It's all been said but I'll throw in my hat and offer my personal experience on the matter.
I think one of the main problems is that a lot of people who give quotes are hobbyist musicians or aren't relying on music for livelihood. So when they start to get paid, they don't need to really get paid all that much if anything. Everyone kind of thinks "well, i've got a friend who does some music, he can probably do it" and so audio's value becomes grossly undervalued. You're paying for the prestige and fans of a composer to come to your game, what can be a huge gulf in creativity and uniqueness between two composers, for their experience and reliability in doing the job, for their time and the masses of work they have to do, and for the wonderful, incredible, beautiful contribution they can make to your project.
Hobbyists may also tell you that a five minute track will take them half an hour to do.
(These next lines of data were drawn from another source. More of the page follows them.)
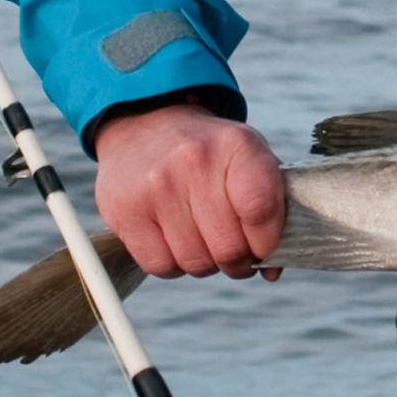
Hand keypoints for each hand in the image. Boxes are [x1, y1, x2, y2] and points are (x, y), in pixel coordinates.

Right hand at [93, 103, 287, 277]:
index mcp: (236, 145)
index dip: (267, 242)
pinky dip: (173, 265)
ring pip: (195, 263)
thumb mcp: (247, 158)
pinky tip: (174, 241)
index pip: (261, 210)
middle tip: (234, 252)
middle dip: (238, 261)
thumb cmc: (208, 153)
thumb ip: (271, 209)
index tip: (263, 245)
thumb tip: (271, 271)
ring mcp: (156, 186)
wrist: (143, 125)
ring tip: (202, 240)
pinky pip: (161, 266)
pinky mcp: (125, 210)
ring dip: (205, 263)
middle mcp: (194, 162)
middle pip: (229, 248)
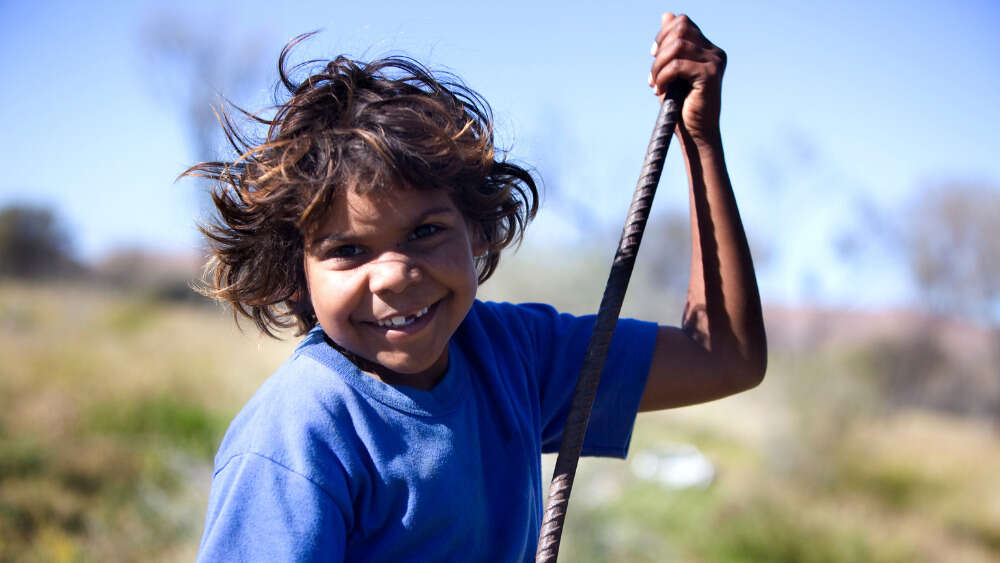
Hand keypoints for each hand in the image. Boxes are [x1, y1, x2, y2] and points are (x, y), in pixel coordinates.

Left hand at [649, 13, 725, 144]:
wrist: (695, 136)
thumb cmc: (682, 108)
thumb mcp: (670, 71)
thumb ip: (669, 45)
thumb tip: (667, 14)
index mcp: (708, 50)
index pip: (683, 23)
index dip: (663, 35)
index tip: (653, 55)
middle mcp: (715, 52)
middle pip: (680, 29)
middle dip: (659, 50)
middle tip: (653, 75)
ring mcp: (715, 62)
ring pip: (677, 45)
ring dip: (658, 65)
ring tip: (655, 84)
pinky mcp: (711, 74)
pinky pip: (677, 64)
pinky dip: (662, 76)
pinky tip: (660, 90)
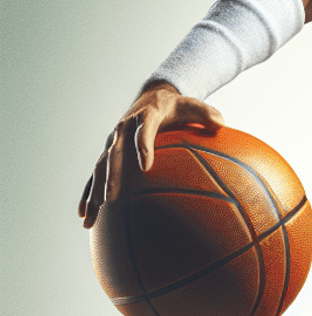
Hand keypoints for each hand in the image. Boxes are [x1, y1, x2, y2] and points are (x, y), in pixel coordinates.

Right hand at [79, 82, 223, 227]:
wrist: (153, 97)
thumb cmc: (178, 106)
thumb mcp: (193, 106)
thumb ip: (207, 114)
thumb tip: (220, 123)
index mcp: (146, 116)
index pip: (144, 130)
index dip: (144, 145)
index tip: (147, 166)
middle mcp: (123, 130)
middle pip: (115, 154)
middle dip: (112, 177)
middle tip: (112, 199)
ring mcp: (113, 142)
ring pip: (100, 168)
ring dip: (94, 192)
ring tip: (90, 218)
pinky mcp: (110, 153)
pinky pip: (96, 175)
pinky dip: (89, 194)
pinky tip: (86, 216)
Don't let that skew your idea of the workload of an audio guy. I can only approximate but from my experience a 3 minute track may take around 2 or 3 days (minimum) to conceptualise, sequence, record, mix, master. Composers would be capable of making a 3 minute track in half an hour but I would hope it isn't something they'd be proud to release under their name. This estimation is also assuming that you'll get ideas quickly and you won't have to revise the track too much. Be wary of the quality that comes from a quick job.
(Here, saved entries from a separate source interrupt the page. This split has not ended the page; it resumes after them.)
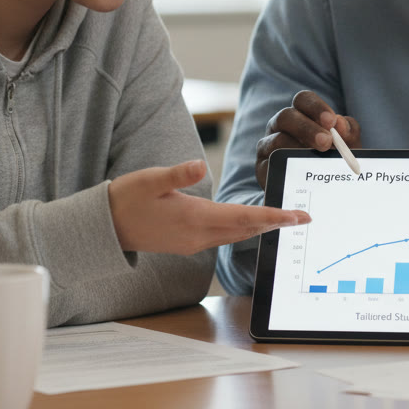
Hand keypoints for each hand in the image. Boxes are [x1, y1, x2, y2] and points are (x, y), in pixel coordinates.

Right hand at [109, 159, 310, 254]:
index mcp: (195, 218)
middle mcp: (199, 235)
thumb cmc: (127, 199)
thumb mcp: (150, 180)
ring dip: (261, 227)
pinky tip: (250, 223)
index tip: (298, 217)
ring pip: (236, 235)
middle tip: (304, 218)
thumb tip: (200, 165)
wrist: (105, 228)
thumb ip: (178, 174)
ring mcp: (194, 242)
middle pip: (246, 229)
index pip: (244, 217)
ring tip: (285, 219)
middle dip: (276, 223)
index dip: (274, 216)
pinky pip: (223, 237)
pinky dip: (242, 229)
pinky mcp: (187, 243)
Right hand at [254, 90, 360, 188]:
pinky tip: (301, 173)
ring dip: (298, 148)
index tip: (331, 121)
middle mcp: (281, 126)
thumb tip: (340, 123)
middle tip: (326, 142)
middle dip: (307, 128)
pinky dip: (285, 167)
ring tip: (317, 159)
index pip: (303, 100)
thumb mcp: (347, 146)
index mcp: (301, 115)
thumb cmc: (332, 162)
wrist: (321, 191)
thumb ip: (348, 132)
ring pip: (276, 140)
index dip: (316, 107)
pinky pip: (270, 164)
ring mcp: (268, 145)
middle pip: (286, 116)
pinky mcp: (263, 167)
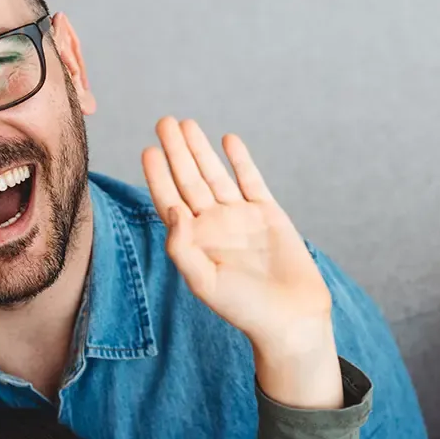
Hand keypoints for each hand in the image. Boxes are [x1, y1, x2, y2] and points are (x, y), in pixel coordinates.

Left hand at [141, 117, 333, 355]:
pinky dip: (241, 160)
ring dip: (201, 149)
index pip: (169, 201)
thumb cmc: (245, 308)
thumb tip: (173, 209)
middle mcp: (214, 225)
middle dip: (176, 151)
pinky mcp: (268, 214)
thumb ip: (182, 247)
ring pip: (216, 175)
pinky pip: (252, 181)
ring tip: (187, 123)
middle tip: (164, 122)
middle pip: (189, 180)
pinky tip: (228, 140)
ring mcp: (241, 217)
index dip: (158, 176)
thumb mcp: (203, 282)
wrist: (291, 317)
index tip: (149, 150)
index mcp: (194, 242)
I completely agree that rates, at least for me, are dependant on so many things - my workload at the moment, how much fun the project looks, how promising the title may be, how long it may take to complete, etc. etc. etc. But, as someone who is on the cusp of turning freelance (well, striving to) who is also charging something similar to the price in question, I will tell you, I work all day and night and for that price I'm not getting the bills paid. Audio freelancers who do an outstanding job need to charge that kind of price at an absolute minimum to not be homeless. It's just a shame that the general conception of price is based on the quotes of hobbyists etc. etc.
The idea of chip music vs. epic orchestral being the two sides of the price spectrum is a little naive I think. Same with composers getting paid per instruments/staves, as you have to define the price of the work by some quantifier and it seems per minute is the most common and in my experience the least problematic.
There's no real objective worth of any track, so guess-work isn't really needed. I suppose it's about people trying to find a good working relationship and being open about what their budget is and what they're after.